DATA FOR THE TASK:
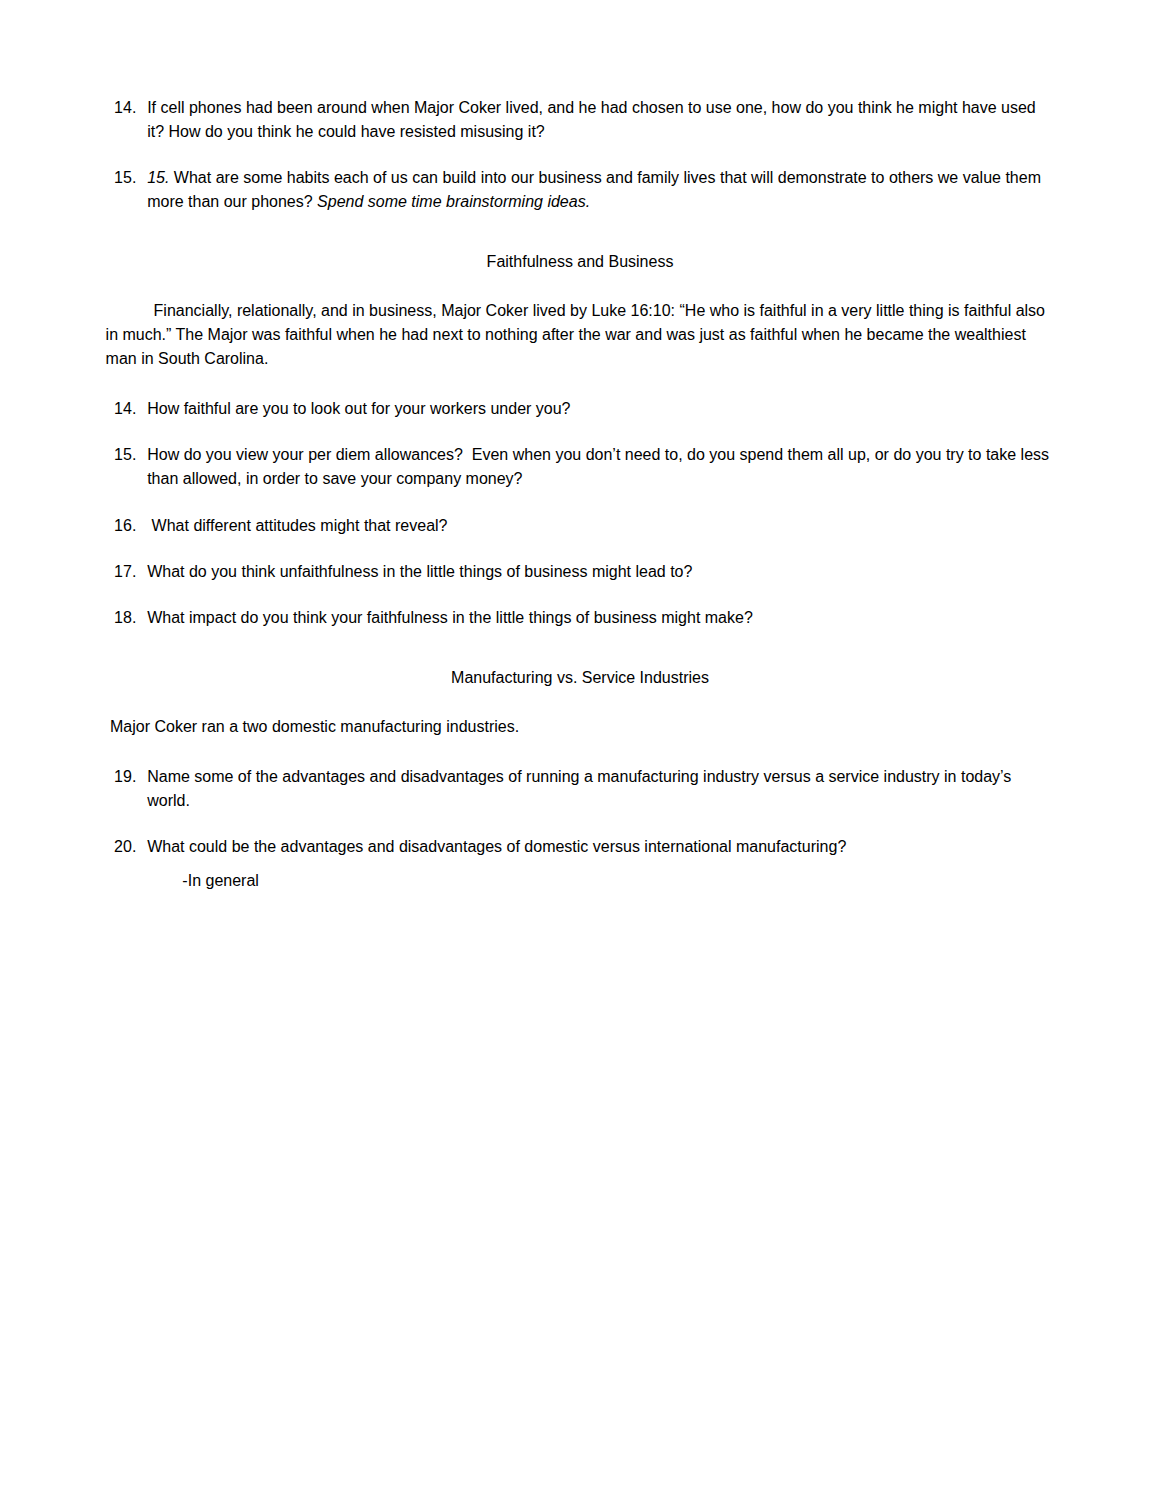If cell phones had been around when Major Coker lived, and he had chosen to use one, how do you think he might have used it? How do you think he could have resisted misusing it?
15. What are some habits each of us can build into our business and family lives that will demonstrate to others we value them more than our phones? Spend some time brainstorming ideas.
Faithfulness and Business
Financially, relationally, and in business, Major Coker lived by Luke 16:10: “He who is faithful in a very little thing is faithful also in much.” The Major was faithful when he had next to nothing after the war and was just as faithful when he became the wealthiest man in South Carolina.
How faithful are you to look out for your workers under you?
How do you view your per diem allowances? Even when you don’t need to, do you spend them all up, or do you try to take less than allowed, in order to save your company money?
What different attitudes might that reveal?
What do you think unfaithfulness in the little things of business might lead to?
What impact do you think your faithfulness in the little things of business might make?
Manufacturing vs. Service Industries
Major Coker ran a two domestic manufacturing industries.
Name some of the advantages and disadvantages of running a manufacturing industry versus a service industry in today’s world.
What could be the advantages and disadvantages of domestic versus international manufacturing?
-In general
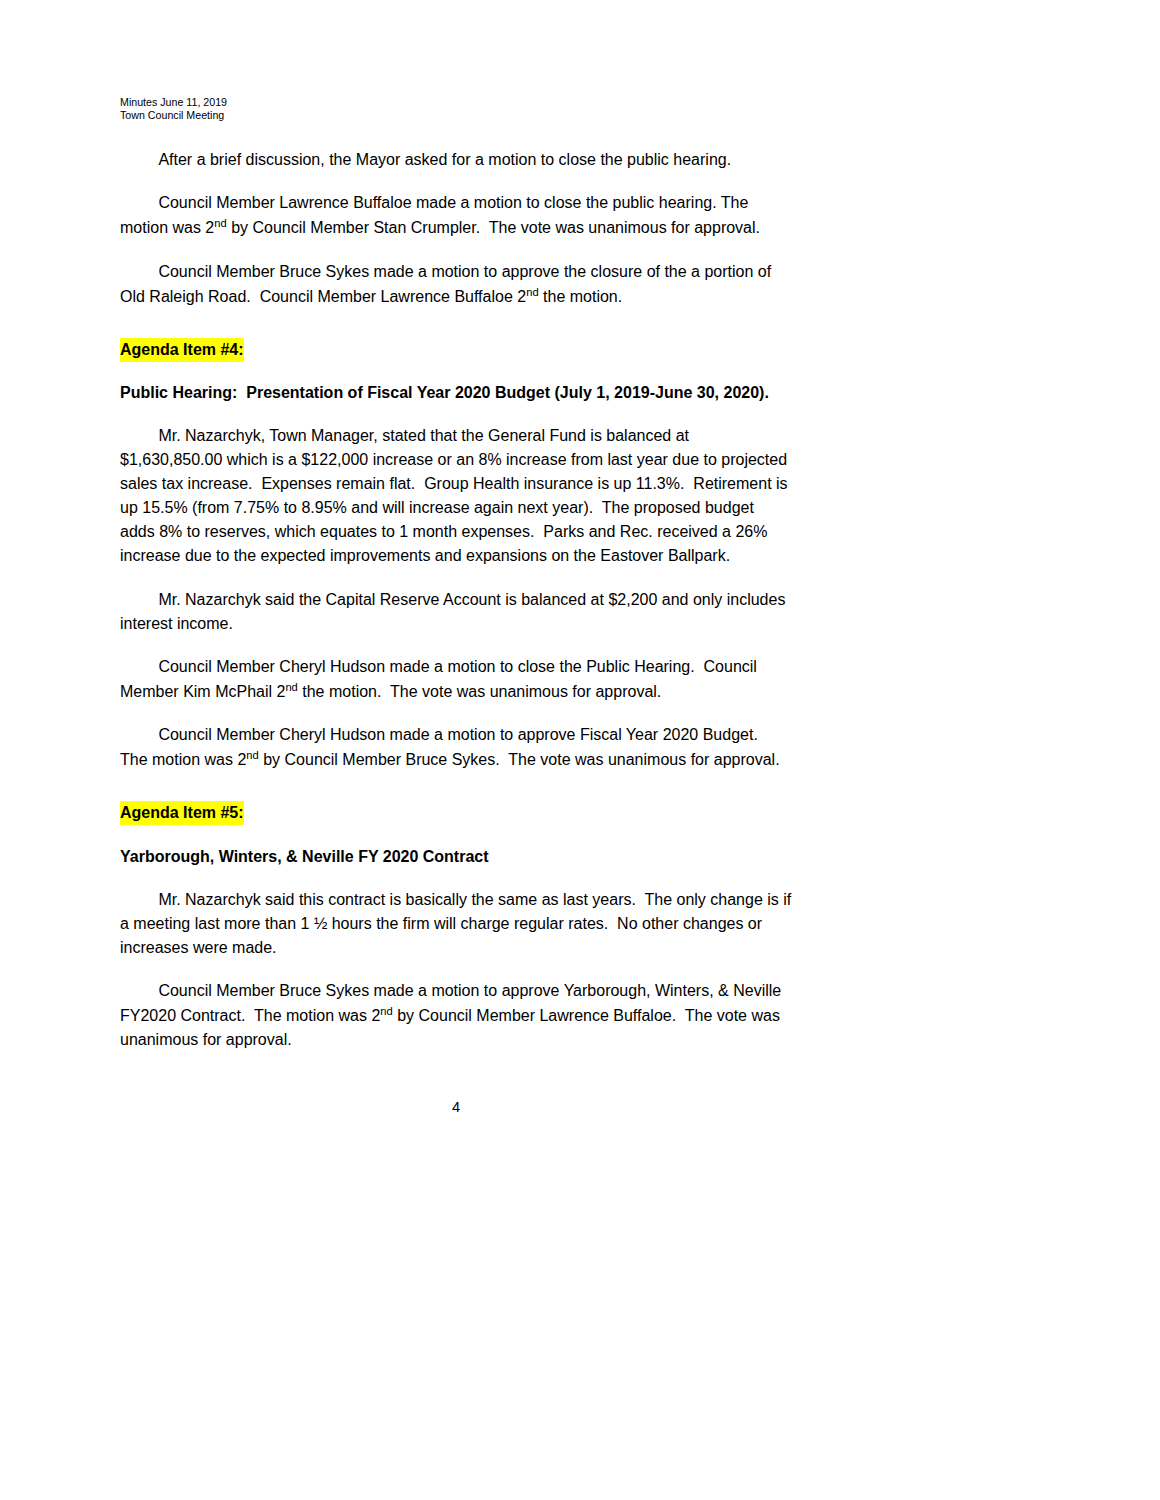Minutes June 11, 2019
Town Council Meeting
After a brief discussion, the Mayor asked for a motion to close the public hearing.
Council Member Lawrence Buffaloe made a motion to close the public hearing. The motion was 2nd by Council Member Stan Crumpler. The vote was unanimous for approval.
Council Member Bruce Sykes made a motion to approve the closure of the a portion of Old Raleigh Road. Council Member Lawrence Buffaloe 2nd the motion.
Agenda Item #4:
Public Hearing: Presentation of Fiscal Year 2020 Budget (July 1, 2019-June 30, 2020).
Mr. Nazarchyk, Town Manager, stated that the General Fund is balanced at $1,630,850.00 which is a $122,000 increase or an 8% increase from last year due to projected sales tax increase. Expenses remain flat. Group Health insurance is up 11.3%. Retirement is up 15.5% (from 7.75% to 8.95% and will increase again next year). The proposed budget adds 8% to reserves, which equates to 1 month expenses. Parks and Rec. received a 26% increase due to the expected improvements and expansions on the Eastover Ballpark.
Mr. Nazarchyk said the Capital Reserve Account is balanced at $2,200 and only includes interest income.
Council Member Cheryl Hudson made a motion to close the Public Hearing. Council Member Kim McPhail 2nd the motion. The vote was unanimous for approval.
Council Member Cheryl Hudson made a motion to approve Fiscal Year 2020 Budget. The motion was 2nd by Council Member Bruce Sykes. The vote was unanimous for approval.
Agenda Item #5:
Yarborough, Winters, & Neville FY 2020 Contract
Mr. Nazarchyk said this contract is basically the same as last years. The only change is if a meeting last more than 1 ½ hours the firm will charge regular rates. No other changes or increases were made.
Council Member Bruce Sykes made a motion to approve Yarborough, Winters, & Neville FY2020 Contract. The motion was 2nd by Council Member Lawrence Buffaloe. The vote was unanimous for approval.
4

WHAT THE TASK REQUIRES: If a line in the records above has the word "advantages", copy it.

SOLUTION FOR THIS PROBLEM:
Name some of the advantages and disadvantages of running a manufacturing industry versus a service industry in today’s world.
What could be the advantages and disadvantages of domestic versus international manufacturing?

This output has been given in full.